When you reach the line with "Android 4.4.4 (Ki" in the data below, begin printing lines exactly, and stop once the line with "tasarlanmış kompakt bir giriş seviye" has been printed.
######
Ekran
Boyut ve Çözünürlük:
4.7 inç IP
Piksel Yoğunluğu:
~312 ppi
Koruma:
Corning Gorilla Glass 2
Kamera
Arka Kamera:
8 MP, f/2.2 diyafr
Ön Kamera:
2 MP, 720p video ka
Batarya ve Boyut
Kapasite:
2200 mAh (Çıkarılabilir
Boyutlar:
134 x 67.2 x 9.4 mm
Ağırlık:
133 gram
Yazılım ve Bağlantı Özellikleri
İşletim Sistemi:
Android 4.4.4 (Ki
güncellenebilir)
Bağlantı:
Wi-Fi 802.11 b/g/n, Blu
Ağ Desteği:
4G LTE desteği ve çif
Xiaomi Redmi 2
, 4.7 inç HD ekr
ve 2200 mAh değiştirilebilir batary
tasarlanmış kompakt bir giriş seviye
######
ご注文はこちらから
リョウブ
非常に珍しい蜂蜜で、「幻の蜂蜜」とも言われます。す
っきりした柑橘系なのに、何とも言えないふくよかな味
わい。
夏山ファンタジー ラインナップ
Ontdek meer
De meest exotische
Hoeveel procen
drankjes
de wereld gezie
######
> [Response box]:
Android 4.4.4 (Ki
güncellenebilir)
Bağlantı:
Wi-Fi 802.11 b/g/n, Blu
Ağ Desteği:
4G LTE desteği ve çif
Xiaomi Redmi 2
, 4.7 inç HD ekr
ve 2200 mAh değiştirilebilir batary
tasarlanmış kompakt bir giriş seviye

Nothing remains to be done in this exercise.